Stored data entries:

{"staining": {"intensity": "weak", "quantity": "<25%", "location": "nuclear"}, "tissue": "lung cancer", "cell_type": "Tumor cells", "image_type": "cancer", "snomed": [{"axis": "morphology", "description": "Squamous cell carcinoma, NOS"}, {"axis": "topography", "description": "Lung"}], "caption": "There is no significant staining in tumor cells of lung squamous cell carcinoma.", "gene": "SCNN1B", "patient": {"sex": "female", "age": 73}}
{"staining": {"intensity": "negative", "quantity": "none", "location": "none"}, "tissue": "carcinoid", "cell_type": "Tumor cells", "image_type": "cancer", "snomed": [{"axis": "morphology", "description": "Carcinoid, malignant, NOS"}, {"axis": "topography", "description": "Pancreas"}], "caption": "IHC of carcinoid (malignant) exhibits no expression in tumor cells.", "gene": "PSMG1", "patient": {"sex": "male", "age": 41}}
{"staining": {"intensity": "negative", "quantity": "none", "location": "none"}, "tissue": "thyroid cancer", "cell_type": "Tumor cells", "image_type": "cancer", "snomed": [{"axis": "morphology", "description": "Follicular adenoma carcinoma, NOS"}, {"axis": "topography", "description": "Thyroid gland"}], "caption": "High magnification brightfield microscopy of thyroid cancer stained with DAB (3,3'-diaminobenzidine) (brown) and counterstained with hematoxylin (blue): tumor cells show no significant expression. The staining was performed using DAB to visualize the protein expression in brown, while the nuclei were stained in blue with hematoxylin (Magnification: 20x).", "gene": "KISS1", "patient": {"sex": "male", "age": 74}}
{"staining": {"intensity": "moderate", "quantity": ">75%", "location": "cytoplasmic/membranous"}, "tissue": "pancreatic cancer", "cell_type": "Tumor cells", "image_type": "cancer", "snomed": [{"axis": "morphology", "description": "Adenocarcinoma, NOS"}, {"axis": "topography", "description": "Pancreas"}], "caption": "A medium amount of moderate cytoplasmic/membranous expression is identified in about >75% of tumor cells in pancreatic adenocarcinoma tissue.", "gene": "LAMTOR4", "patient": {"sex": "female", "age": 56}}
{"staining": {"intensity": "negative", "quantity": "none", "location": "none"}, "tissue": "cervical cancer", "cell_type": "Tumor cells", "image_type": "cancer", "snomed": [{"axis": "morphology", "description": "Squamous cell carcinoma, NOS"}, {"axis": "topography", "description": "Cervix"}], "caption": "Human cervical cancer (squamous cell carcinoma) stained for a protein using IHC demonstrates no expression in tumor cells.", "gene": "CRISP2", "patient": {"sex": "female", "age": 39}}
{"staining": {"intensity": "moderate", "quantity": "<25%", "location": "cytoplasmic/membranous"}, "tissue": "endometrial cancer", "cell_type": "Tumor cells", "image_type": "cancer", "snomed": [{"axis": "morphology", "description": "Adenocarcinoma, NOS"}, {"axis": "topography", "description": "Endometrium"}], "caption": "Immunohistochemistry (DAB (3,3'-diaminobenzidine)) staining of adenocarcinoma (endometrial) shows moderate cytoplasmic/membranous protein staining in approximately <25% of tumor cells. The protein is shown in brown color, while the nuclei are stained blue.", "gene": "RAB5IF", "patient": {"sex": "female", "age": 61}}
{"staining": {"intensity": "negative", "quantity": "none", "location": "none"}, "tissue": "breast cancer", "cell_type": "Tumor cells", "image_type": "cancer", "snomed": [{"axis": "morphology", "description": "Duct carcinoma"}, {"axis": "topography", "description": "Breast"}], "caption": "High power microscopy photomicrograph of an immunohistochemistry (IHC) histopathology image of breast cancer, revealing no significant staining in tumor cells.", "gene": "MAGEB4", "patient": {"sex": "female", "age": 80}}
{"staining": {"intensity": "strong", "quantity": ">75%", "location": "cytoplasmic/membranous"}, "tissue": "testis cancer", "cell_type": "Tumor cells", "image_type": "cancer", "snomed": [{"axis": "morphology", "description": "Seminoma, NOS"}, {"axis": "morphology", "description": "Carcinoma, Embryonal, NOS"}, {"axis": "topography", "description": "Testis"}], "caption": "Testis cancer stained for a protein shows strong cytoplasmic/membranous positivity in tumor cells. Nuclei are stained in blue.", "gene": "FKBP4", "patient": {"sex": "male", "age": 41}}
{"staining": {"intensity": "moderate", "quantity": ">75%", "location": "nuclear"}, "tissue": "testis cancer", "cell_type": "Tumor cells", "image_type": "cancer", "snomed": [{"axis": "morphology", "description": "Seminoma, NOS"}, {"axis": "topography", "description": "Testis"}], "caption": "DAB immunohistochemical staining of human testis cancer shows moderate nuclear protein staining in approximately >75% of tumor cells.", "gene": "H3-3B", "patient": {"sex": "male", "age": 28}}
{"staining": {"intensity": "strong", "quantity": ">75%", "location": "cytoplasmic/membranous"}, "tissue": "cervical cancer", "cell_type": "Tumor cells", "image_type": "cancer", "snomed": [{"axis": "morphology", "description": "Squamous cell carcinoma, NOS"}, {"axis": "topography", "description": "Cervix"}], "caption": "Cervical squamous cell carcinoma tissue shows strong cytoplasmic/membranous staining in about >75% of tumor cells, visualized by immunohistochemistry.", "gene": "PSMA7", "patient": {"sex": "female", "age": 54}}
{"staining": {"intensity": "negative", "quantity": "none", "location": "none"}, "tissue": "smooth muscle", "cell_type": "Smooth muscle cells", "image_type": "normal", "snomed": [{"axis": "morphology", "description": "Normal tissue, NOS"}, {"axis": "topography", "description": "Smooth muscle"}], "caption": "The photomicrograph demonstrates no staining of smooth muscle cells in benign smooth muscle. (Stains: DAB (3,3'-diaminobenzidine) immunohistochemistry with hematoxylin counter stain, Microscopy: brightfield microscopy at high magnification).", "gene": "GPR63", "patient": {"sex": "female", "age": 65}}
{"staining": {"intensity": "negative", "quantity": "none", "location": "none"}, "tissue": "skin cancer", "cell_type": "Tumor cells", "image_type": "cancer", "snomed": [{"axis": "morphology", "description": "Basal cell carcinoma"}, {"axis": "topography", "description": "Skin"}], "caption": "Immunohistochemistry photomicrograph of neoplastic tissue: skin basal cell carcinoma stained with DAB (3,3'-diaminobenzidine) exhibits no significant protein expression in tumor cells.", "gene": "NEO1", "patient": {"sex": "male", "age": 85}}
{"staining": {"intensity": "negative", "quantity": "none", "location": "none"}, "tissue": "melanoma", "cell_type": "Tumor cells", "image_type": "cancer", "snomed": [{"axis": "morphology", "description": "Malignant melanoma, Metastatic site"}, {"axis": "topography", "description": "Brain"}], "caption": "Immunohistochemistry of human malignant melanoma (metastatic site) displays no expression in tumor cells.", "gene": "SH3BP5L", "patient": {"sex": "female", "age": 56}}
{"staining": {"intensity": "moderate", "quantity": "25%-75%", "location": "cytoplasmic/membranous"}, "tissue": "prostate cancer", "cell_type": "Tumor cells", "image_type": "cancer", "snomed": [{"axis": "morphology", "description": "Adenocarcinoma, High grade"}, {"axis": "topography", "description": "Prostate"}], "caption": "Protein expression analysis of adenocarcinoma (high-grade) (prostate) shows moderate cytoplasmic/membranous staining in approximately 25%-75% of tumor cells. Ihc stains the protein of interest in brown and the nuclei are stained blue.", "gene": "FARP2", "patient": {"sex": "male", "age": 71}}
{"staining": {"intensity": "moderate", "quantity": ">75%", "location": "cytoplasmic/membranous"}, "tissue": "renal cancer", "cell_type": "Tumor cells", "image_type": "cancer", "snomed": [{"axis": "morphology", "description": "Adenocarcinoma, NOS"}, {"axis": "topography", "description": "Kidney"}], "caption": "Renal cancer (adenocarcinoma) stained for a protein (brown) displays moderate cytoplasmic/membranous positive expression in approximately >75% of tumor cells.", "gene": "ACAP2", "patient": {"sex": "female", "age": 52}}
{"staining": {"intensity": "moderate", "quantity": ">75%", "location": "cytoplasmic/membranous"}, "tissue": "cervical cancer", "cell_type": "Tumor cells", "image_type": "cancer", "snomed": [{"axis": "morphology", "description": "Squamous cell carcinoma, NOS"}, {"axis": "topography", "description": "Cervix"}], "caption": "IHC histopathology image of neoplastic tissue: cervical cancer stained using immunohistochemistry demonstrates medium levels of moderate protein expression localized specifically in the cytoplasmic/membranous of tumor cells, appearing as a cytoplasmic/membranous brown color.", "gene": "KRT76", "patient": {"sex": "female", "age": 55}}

# WORK TO COMPLETE:
In the entries above, restate word for word the lines between the one holding "cervical cancer (squamous" and the one holding "(DAB (3,3'-diaminobenzidine)) staining", inclusive, and nothing besides.

# ANSWER BOX:
{"staining": {"intensity": "negative", "quantity": "none", "location": "none"}, "tissue": "cervical cancer", "cell_type": "Tumor cells", "image_type": "cancer", "snomed": [{"axis": "morphology", "description": "Squamous cell carcinoma, NOS"}, {"axis": "topography", "description": "Cervix"}], "caption": "Human cervical cancer (squamous cell carcinoma) stained for a protein using IHC demonstrates no expression in tumor cells.", "gene": "CRISP2", "patient": {"sex": "female", "age": 39}}
{"staining": {"intensity": "moderate", "quantity": "<25%", "location": "cytoplasmic/membranous"}, "tissue": "endometrial cancer", "cell_type": "Tumor cells", "image_type": "cancer", "snomed": [{"axis": "morphology", "description": "Adenocarcinoma, NOS"}, {"axis": "topography", "description": "Endometrium"}], "caption": "Immunohistochemistry (DAB (3,3'-diaminobenzidine)) staining of adenocarcinoma (endometrial) shows moderate cytoplasmic/membranous protein staining in approximately <25% of tumor cells. The protein is shown in brown color, while the nuclei are stained blue.", "gene": "RAB5IF", "patient": {"sex": "female", "age": 61}}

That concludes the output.